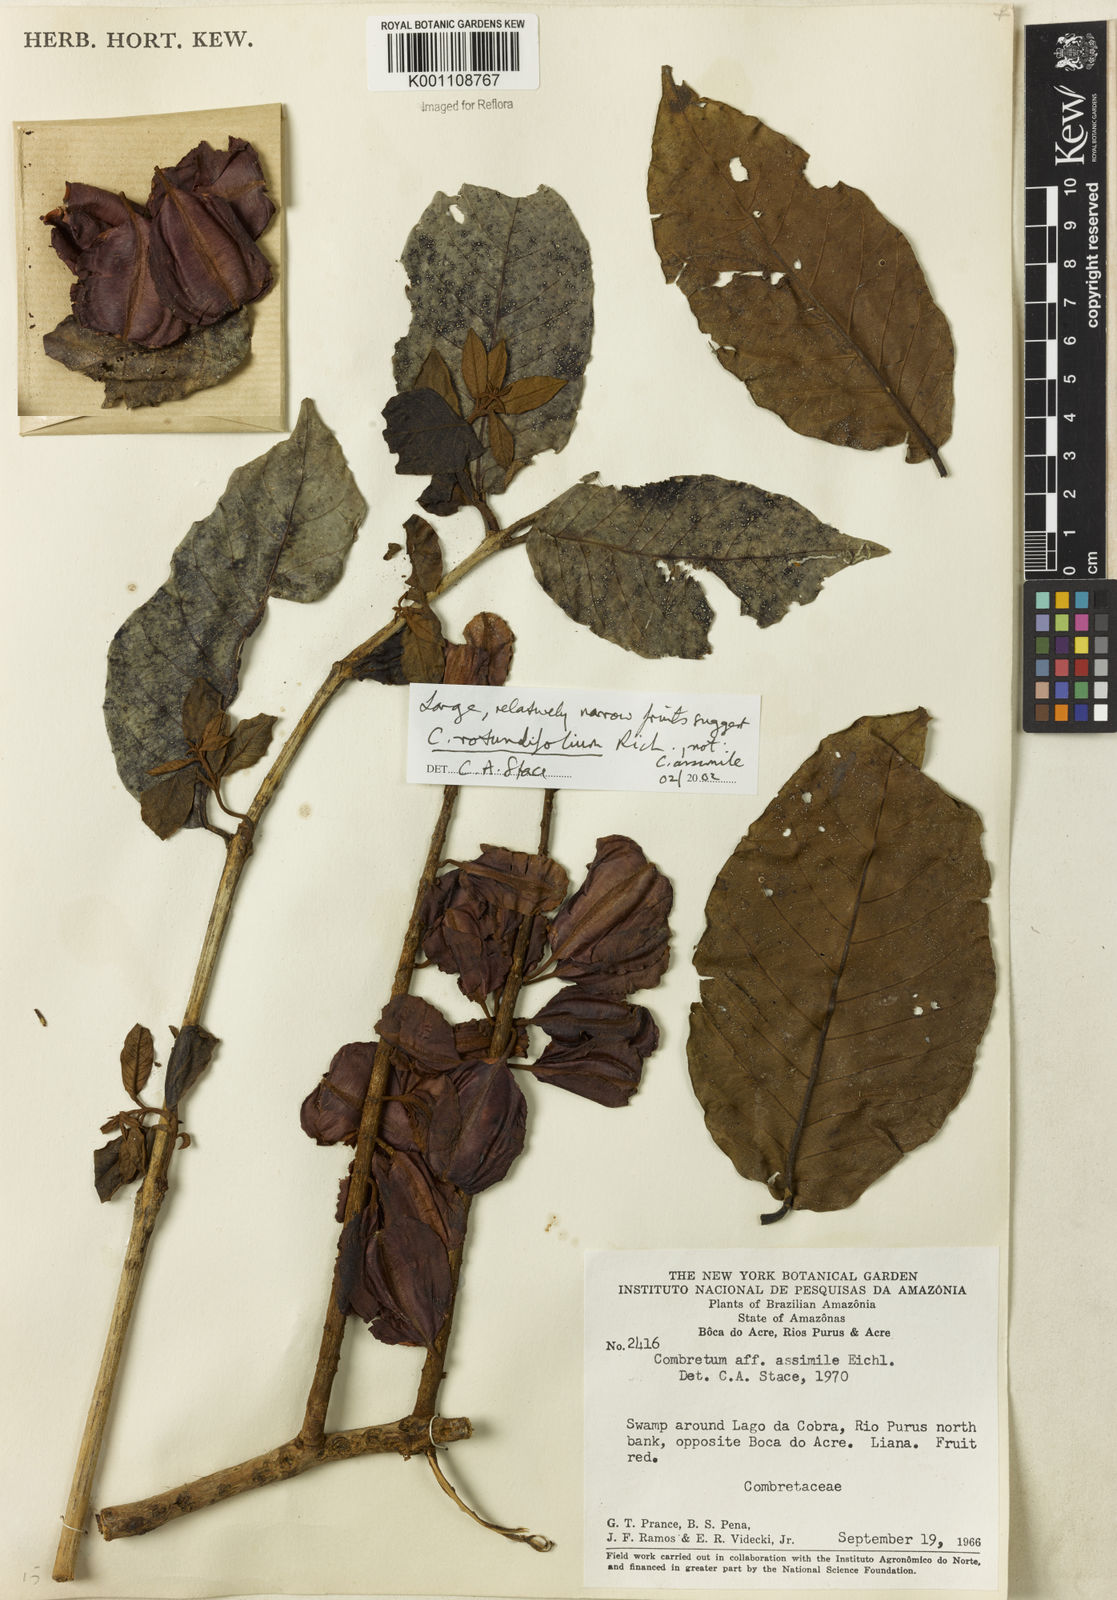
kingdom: Plantae
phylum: Tracheophyta
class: Magnoliopsida
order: Myrtales
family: Combretaceae
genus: Combretum
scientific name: Combretum rotundifolium
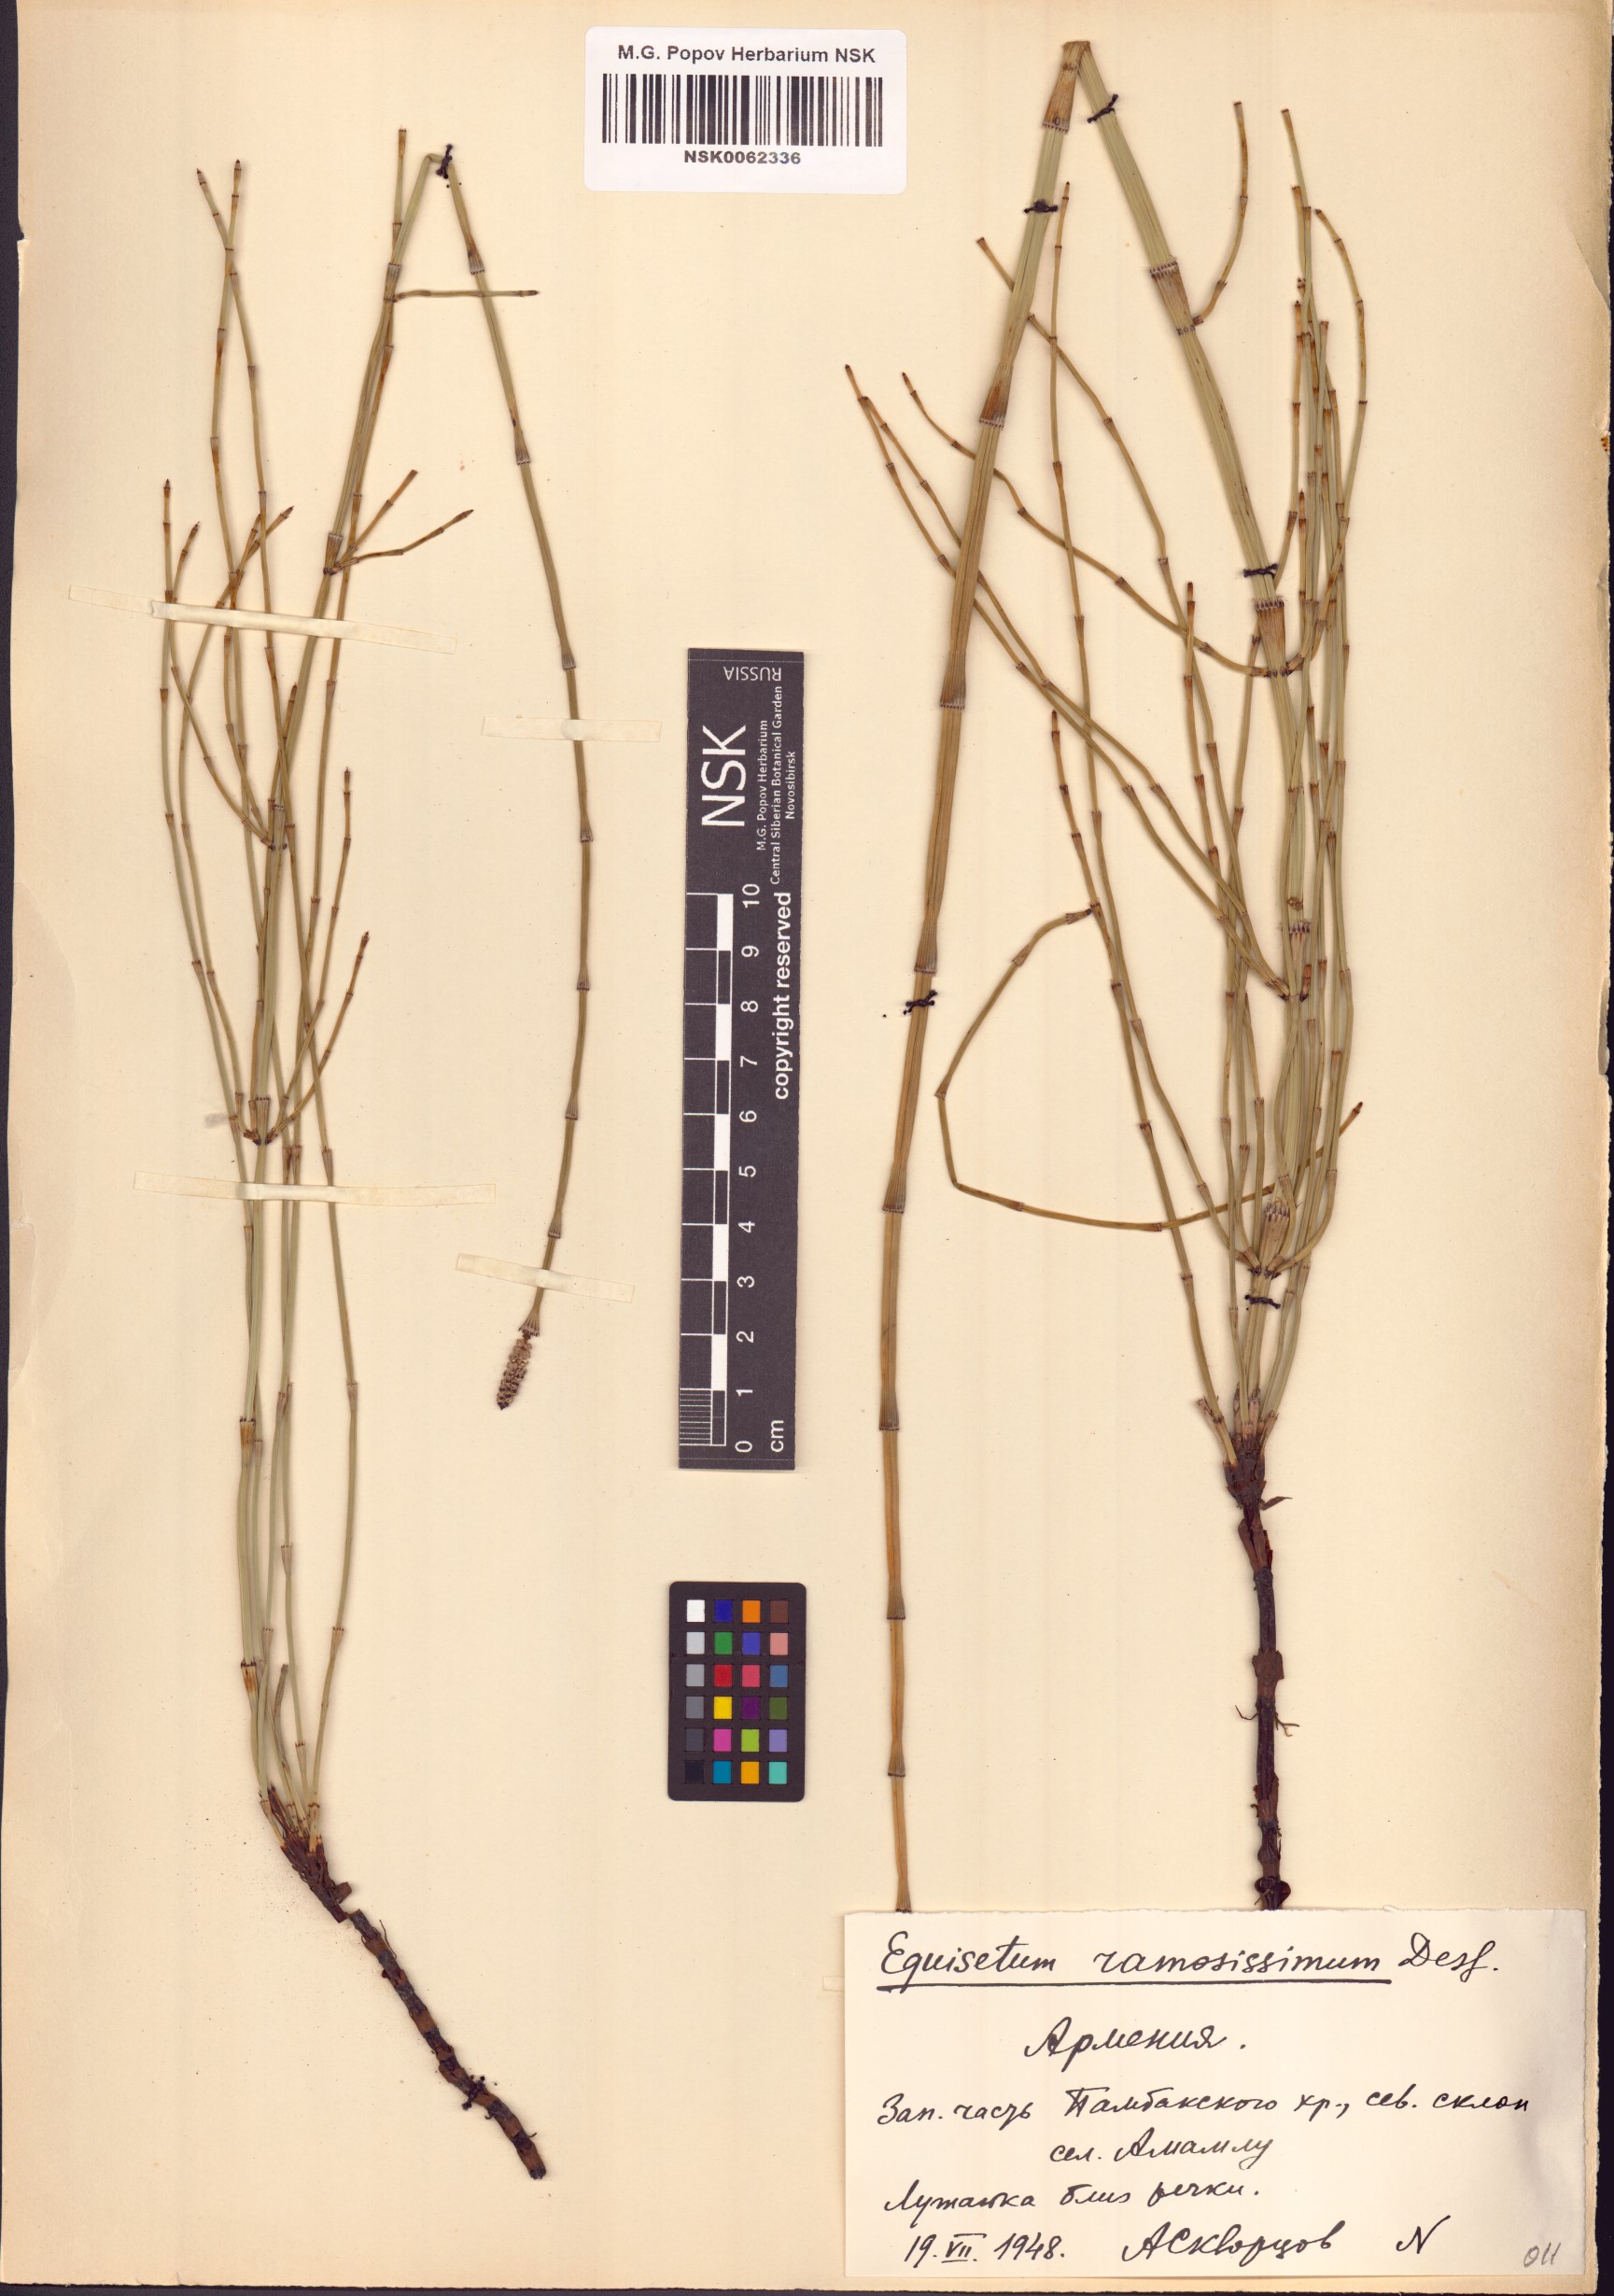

☆ ☆ ☆ ☆ ☆

STATED PROBLEM: Copy out every line of the data above word for word, leaving out the pictures.

ANSWER TO THIS EXERCISE:
kingdom: Plantae
phylum: Tracheophyta
class: Magnoliopsida
order: Myrtales
family: Combretaceae
genus: Combretum
scientific name: Combretum rotundifolium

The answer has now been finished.